The compliance burden—including hazard analysis, preventive controls, and extensive recordkeeping—imposes significant costs on businesses, particularly small operations, and exceeds the benefits given existing state oversight and private safety mechanisms. The knowledge problem prevents effective one-size-fits-all mandates, while regulatory costs reduce competition and raise prices for consumers.

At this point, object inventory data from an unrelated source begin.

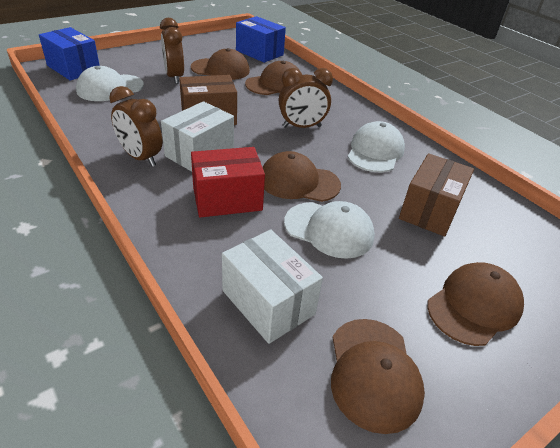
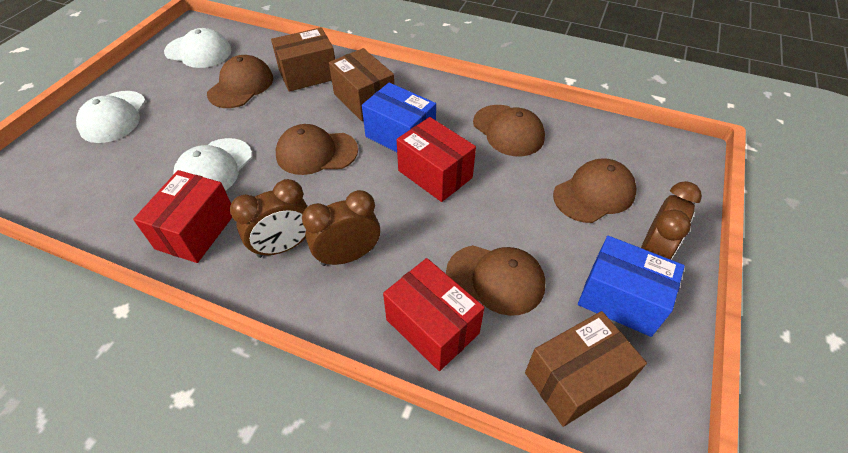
brown box: [179,75,237,125] [399,153,474,236] = 2 -> [271,27,335,92] [329,48,394,121] [525,311,647,427] = 3
red box: [191,147,265,217] = 1 -> [133,170,232,263] [383,258,485,371] [397,117,476,202] = 3
white box: [161,101,234,172] [222,230,323,344] = 2 -> none = 0

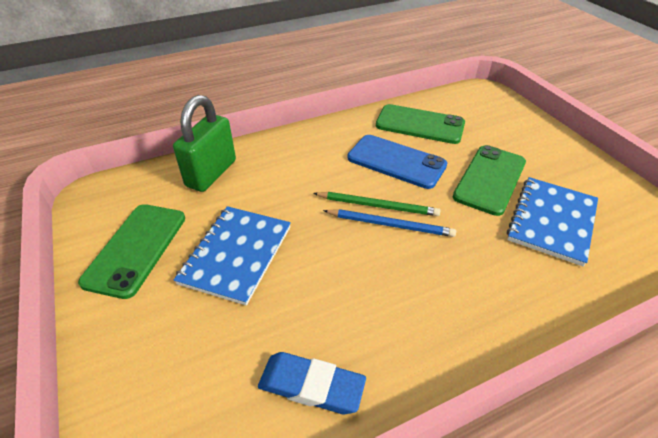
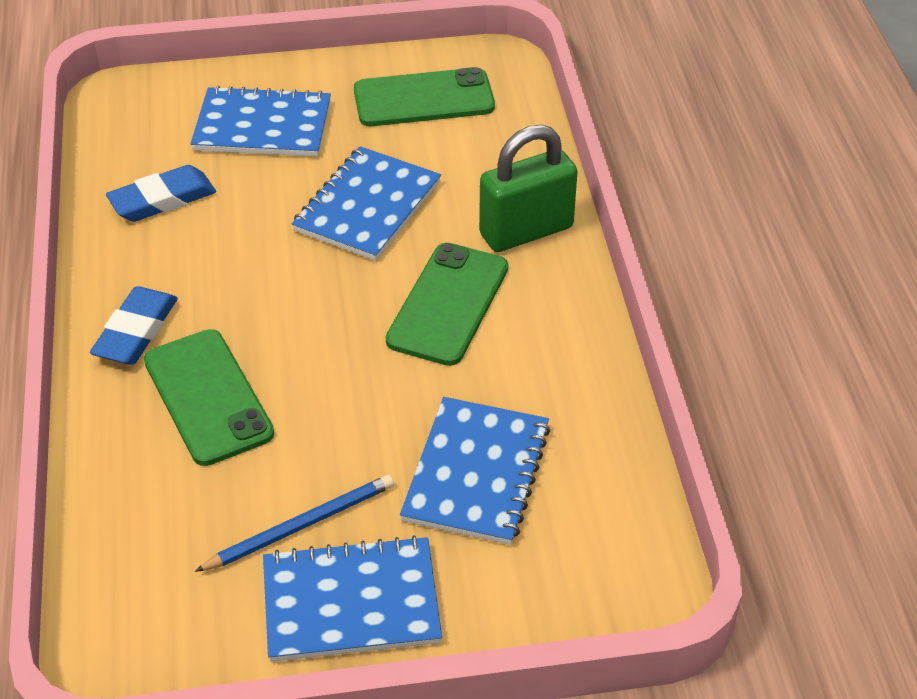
blue eraser: [258,352,366,414] = 1 -> [90,286,178,365] [106,165,216,222] = 2
blue notebook: [174,206,291,306] [507,177,598,267] = 2 -> [190,86,331,157] [263,535,442,662] [292,146,441,261] [400,397,550,545] = 4
blue phone: [347,135,447,189] = 1 -> none = 0
green pencil: [313,192,440,216] = 1 -> none = 0

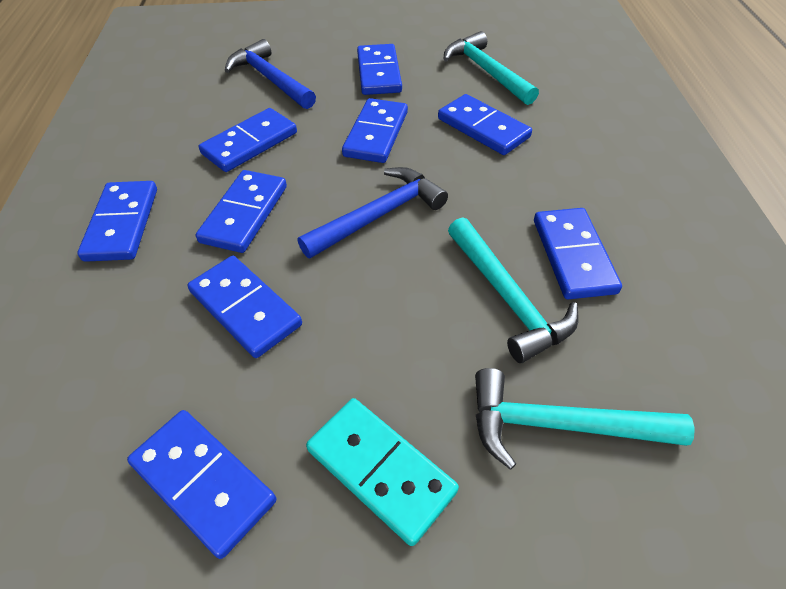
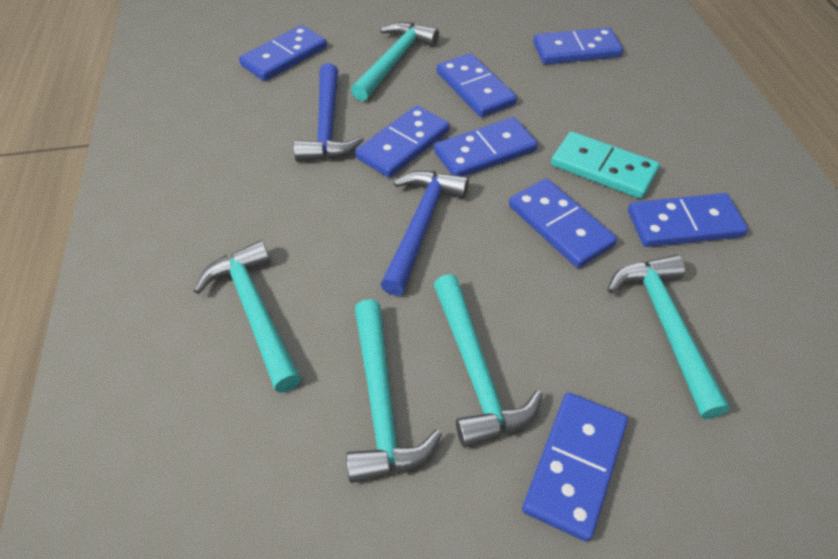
blue domino: [77,181,157,262] [127,410,276,559] [187,256,302,358] [196,170,287,253] [199,108,297,172] [342,98,408,163] [357,44,402,95] [438,94,532,155] [534,208,622,299] = 9 -> [239,25,327,81] [355,105,450,178] [434,117,538,176] [437,53,517,117] [509,178,617,268] [522,392,628,542] [533,27,623,64] [628,193,748,247] = 8
turquoise hammer: [444,31,539,105] [448,217,579,363] [475,368,695,470] = 3 -> [194,240,301,393] [346,299,442,483] [351,22,439,101] [434,274,543,448] [607,255,730,419] = 5

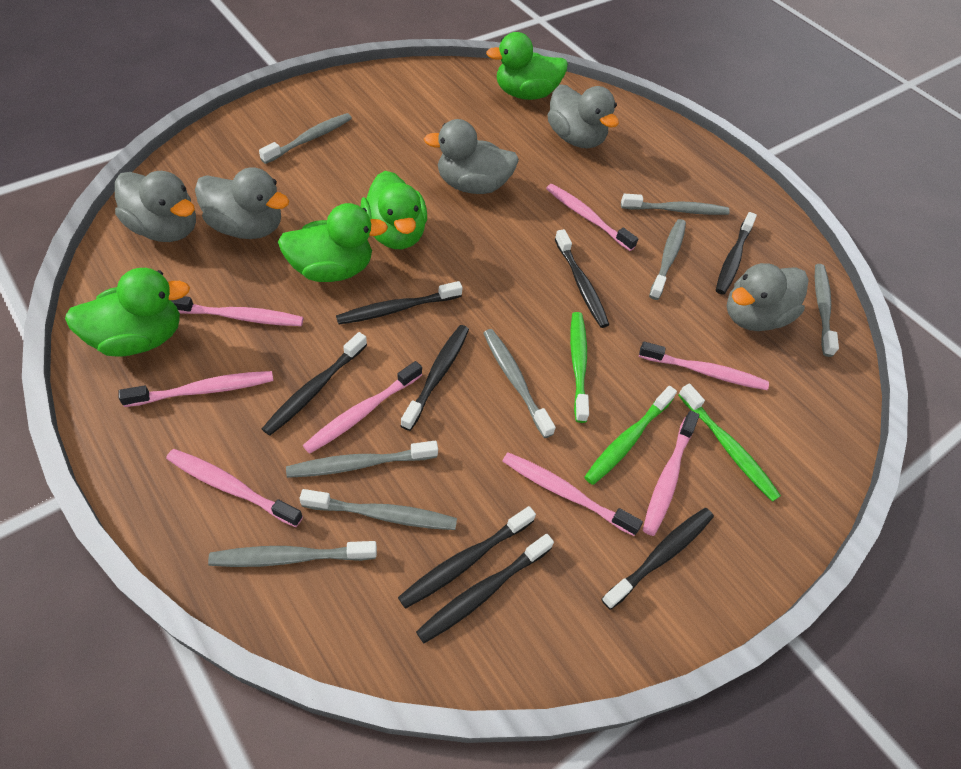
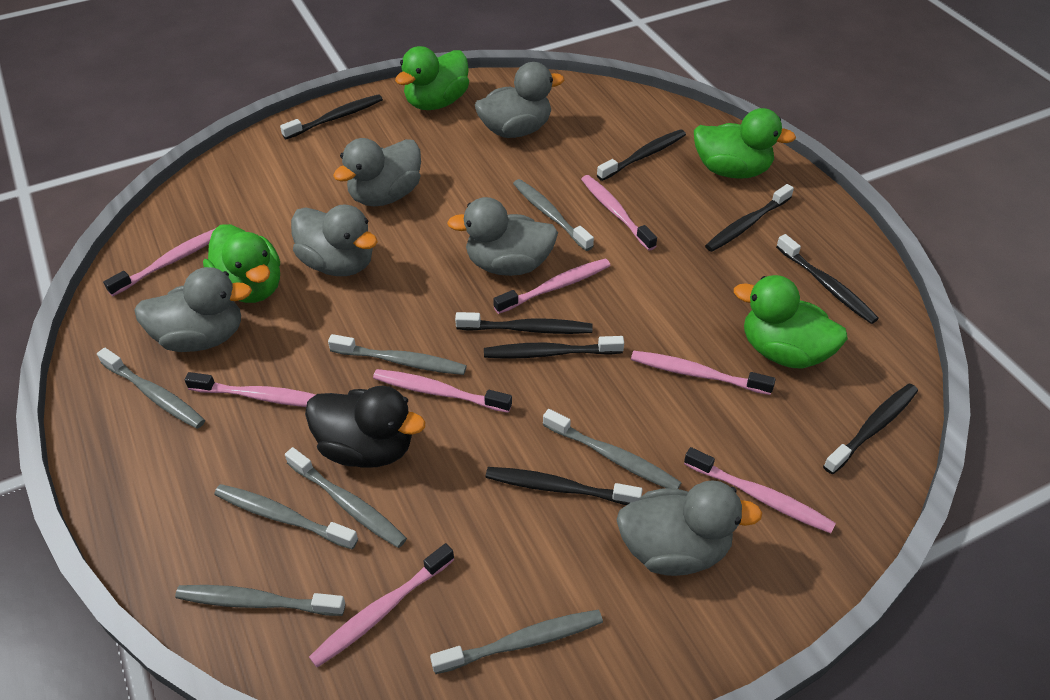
black duck: none = 0 -> [305,386,426,468] = 1
green toothbrush: [570,312,589,423] [585,386,677,485] [678,384,781,502] = 3 -> none = 0
grey duck: [115,171,196,242] [195,167,289,239] [424,119,519,194] [548,84,619,148] [727,263,809,331] = 5 -> [134,267,252,352] [291,204,378,276] [333,138,421,206] [447,197,558,276] [475,62,564,138] [617,480,762,576] = 6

keep PART 117—CURRENT GOOD MANUFACTURING PRACTICE, HAZARD ANALYSIS, AND RISK-BASED PREVENTIVE CONTROLS FOR HUMAN FOOD 21-CFR-117 · 2015
Summary

Federal Food, Drug, and Cosmetic Act regulations establishing current good manufacturing practices (CGMP) for food processing facilities, including hazard analysis, preventive controls, employee training, and facility requirements to prevent contamination and ensure food safety.

Reason

Americans would be worse off without these regulations as they prevent foodborne illness outbreaks that cause thousands of hospitalizations and deaths annually. The costs of food poisoning, product recalls, and loss of consumer confidence far exceed compliance costs, and the regulatory framework provides a science-based standard that protects public health while allowing businesses to operate safely.